Data provided
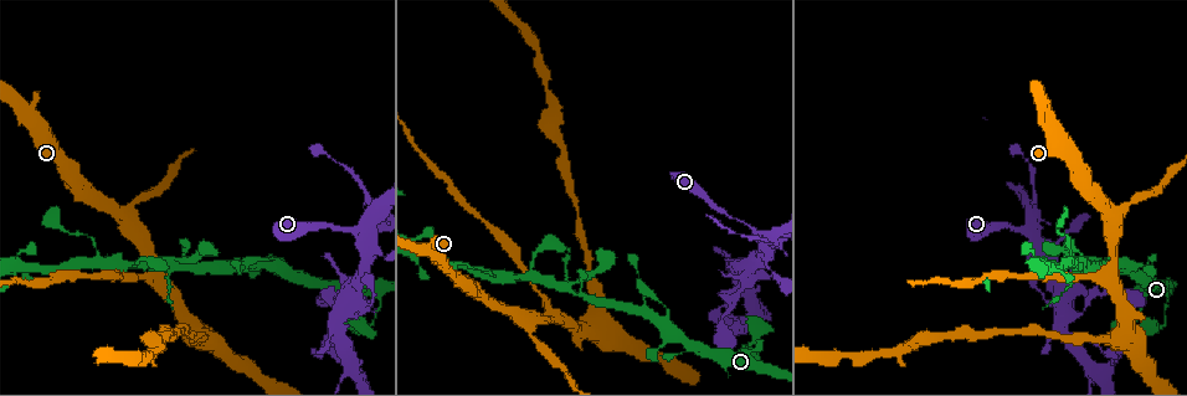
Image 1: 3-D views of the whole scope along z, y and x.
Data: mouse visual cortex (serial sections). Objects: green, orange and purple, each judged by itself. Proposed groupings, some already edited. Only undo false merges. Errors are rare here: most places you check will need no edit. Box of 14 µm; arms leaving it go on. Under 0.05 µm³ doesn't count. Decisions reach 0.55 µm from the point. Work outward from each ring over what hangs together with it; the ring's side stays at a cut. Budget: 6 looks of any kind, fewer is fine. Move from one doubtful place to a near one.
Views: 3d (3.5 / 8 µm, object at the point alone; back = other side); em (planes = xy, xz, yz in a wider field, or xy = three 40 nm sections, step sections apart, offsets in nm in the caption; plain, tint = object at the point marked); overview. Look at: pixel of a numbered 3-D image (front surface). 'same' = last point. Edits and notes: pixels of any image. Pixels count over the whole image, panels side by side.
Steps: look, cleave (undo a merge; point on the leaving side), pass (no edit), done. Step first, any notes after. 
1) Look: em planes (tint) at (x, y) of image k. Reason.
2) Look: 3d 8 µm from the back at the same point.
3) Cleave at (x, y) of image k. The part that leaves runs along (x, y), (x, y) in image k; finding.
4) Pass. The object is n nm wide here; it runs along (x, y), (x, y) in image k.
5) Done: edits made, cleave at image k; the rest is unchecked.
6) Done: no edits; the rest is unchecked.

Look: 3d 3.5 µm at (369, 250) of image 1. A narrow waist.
--
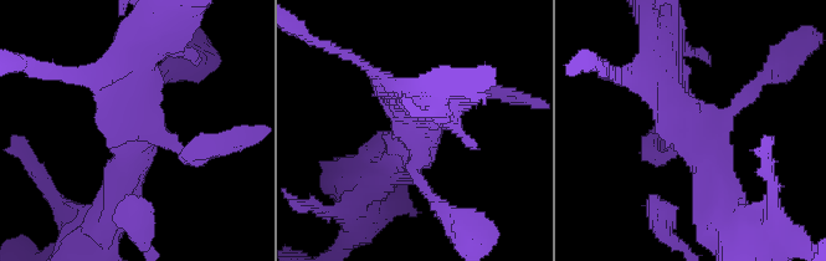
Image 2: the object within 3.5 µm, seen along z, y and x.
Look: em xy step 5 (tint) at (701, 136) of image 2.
---
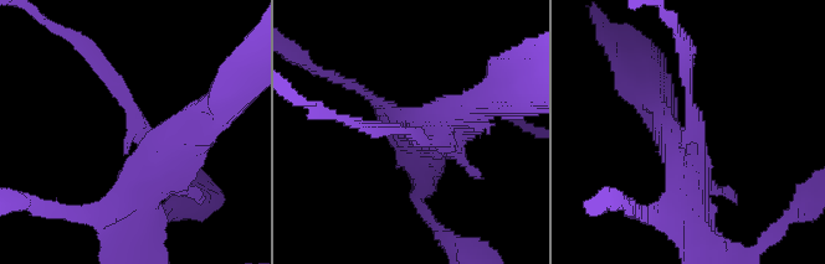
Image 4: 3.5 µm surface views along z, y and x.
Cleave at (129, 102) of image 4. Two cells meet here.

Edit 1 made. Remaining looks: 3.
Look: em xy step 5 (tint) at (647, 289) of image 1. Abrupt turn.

Work instruction
Please copy every line of the material that contains the word "runs".

Your response
3) Cleave at (x, y) of image k. The part that leaves runs along (x, y), (x, y) in image k; finding.
4) Pass. The object is n nm wide here; it runs along (x, y), (x, y) in image k.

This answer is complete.